The story hasn’t changed much - it just got a lot bigger. There’s a plucky farm boy (Nicholas Hoult), a feisty princess (Eleanor Tomlinson) and a mix up with a bag of magic beans that leaves Jack on the ground and the damsel in distress.
Ian McShane’s stumpy king waits beneath the beanstalk whilst his most disposable knights, his finest cad (Ewan McGregor) and his most dastardly royal advisor (Stanley Tucci) climb up to rescue his daughter.
OK, so Hoult’s hoodie-wearing hero cuts a strangely modern Jack.
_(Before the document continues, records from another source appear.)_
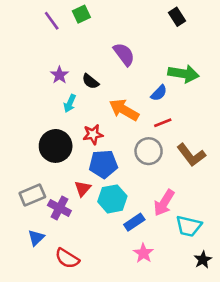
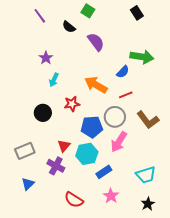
green square: (81, 14) -> (88, 11), moved, turned -32
black semicircle: (90, 81) -> (69, 27), moved
black circle: (56, 146) -> (43, 113), size x0.7
blue pentagon: (103, 164) -> (92, 127), moved
pink arrow: (164, 203) -> (119, 142), moved
purple cross: (59, 208) -> (56, 166), moved
cyan trapezoid: (189, 226) -> (146, 175), turned -30
red semicircle: (67, 258) -> (74, 200), moved
black star: (203, 260) -> (148, 204), moved

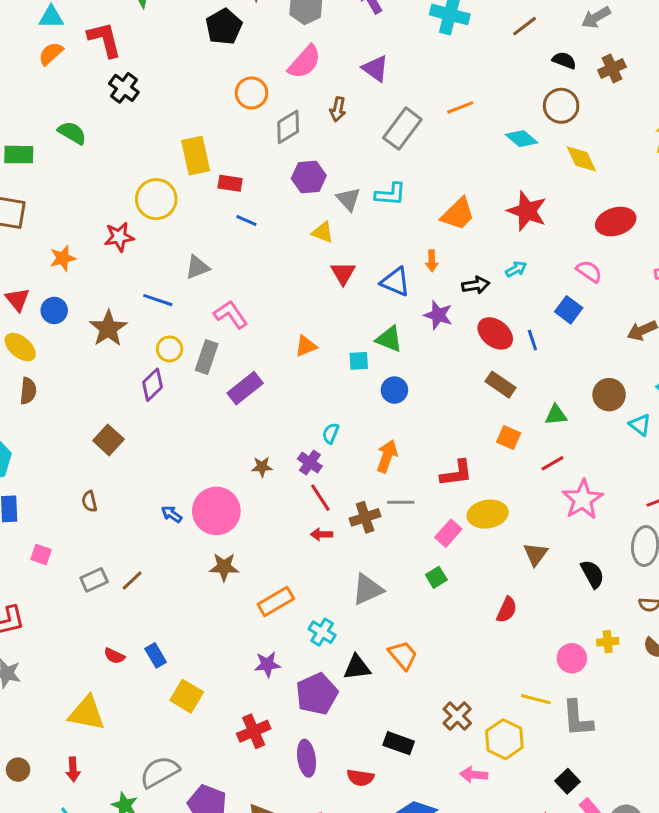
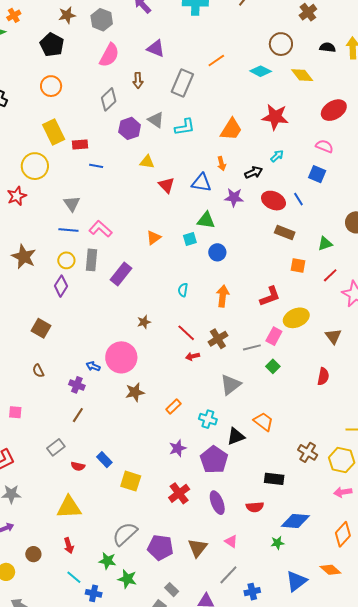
black semicircle: (564, 60) -> (328, 47), moved
orange circle: (251, 93) -> (51, 86), moved
gray triangle: (349, 199) -> (156, 120), moved
gray triangle: (197, 267) -> (72, 204), turned -30
blue line: (158, 300) -> (68, 230), moved
purple cross: (310, 463) -> (77, 385), moved
gray line: (401, 502) -> (252, 347), moved
gray rectangle: (94, 580) -> (56, 447), moved
orange rectangle: (276, 601) -> (173, 406), size x0.7
pink arrow: (474, 775) -> (343, 492), moved

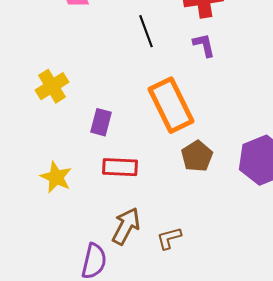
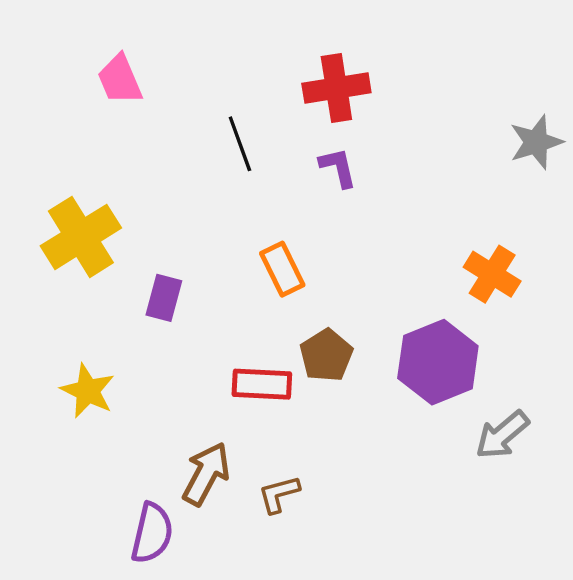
yellow cross: (52, 86) -> (81, 237), size x1.4
orange rectangle: (171, 105) -> (282, 269), size x0.6
red rectangle: (120, 167) -> (262, 384), moved

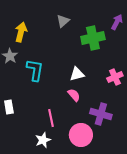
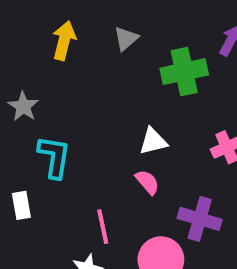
yellow arrow: (21, 32) -> (64, 41), moved
cyan L-shape: (35, 70) -> (54, 157), moved

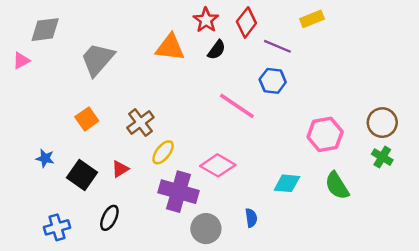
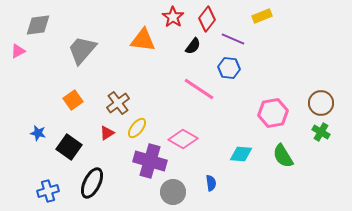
black semicircle: (217, 50) -> (193, 46), moved
red triangle: (120, 169) -> (107, 133), moved
black ellipse: (109, 218) -> (92, 183), size x1.4

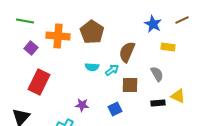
But the deadpan X-man turns out to be a perfect choice for singer’s slack-jawed blend of old-fashioned swashbuckling and modern fun-poking. Good thing, too: McGregor’s quaffed popinjay and Tucci’s boo-hiss villain are walking hams, and Singer chooses to keep the jokes broad and flat instead of attempting the sharp satire that glints through The Princess Bride .
Leaving the kingdom of Albion below, the real stars of the show are up in the clouds.
Here, Singer swaps out the rhyming ogre from the fairytale for an impressive army of CG performance-capture monsters (led by Bill Nighy’s bickering two-headed Goliath), sure to make young kids burst into tears as they leer their ugly 3D mugs into the camera and bite off heads like carrot sticks.
Purists beware: the traditional tale comes to an abrupt end halfway through the movie, with the second act bringing the action down to earth for a monumental FX-fest that pitches a hundred giants against a handful of knights in singer’s cartoonier take on Helm’s Deep.
Relentlessly entertaining and impressively epic, JTGS ’s finale hurls a flaming CG oak tree through the story you grew up with.
And while this mish-mash approach - part panto, part sword-swinger, too intense for littl’uns, too cheery for teens - will leave some feeling like they’ve tumbled down the beanstalk and hit every branch on the way down, there’s no doubting one thing: the fairytale is fun again.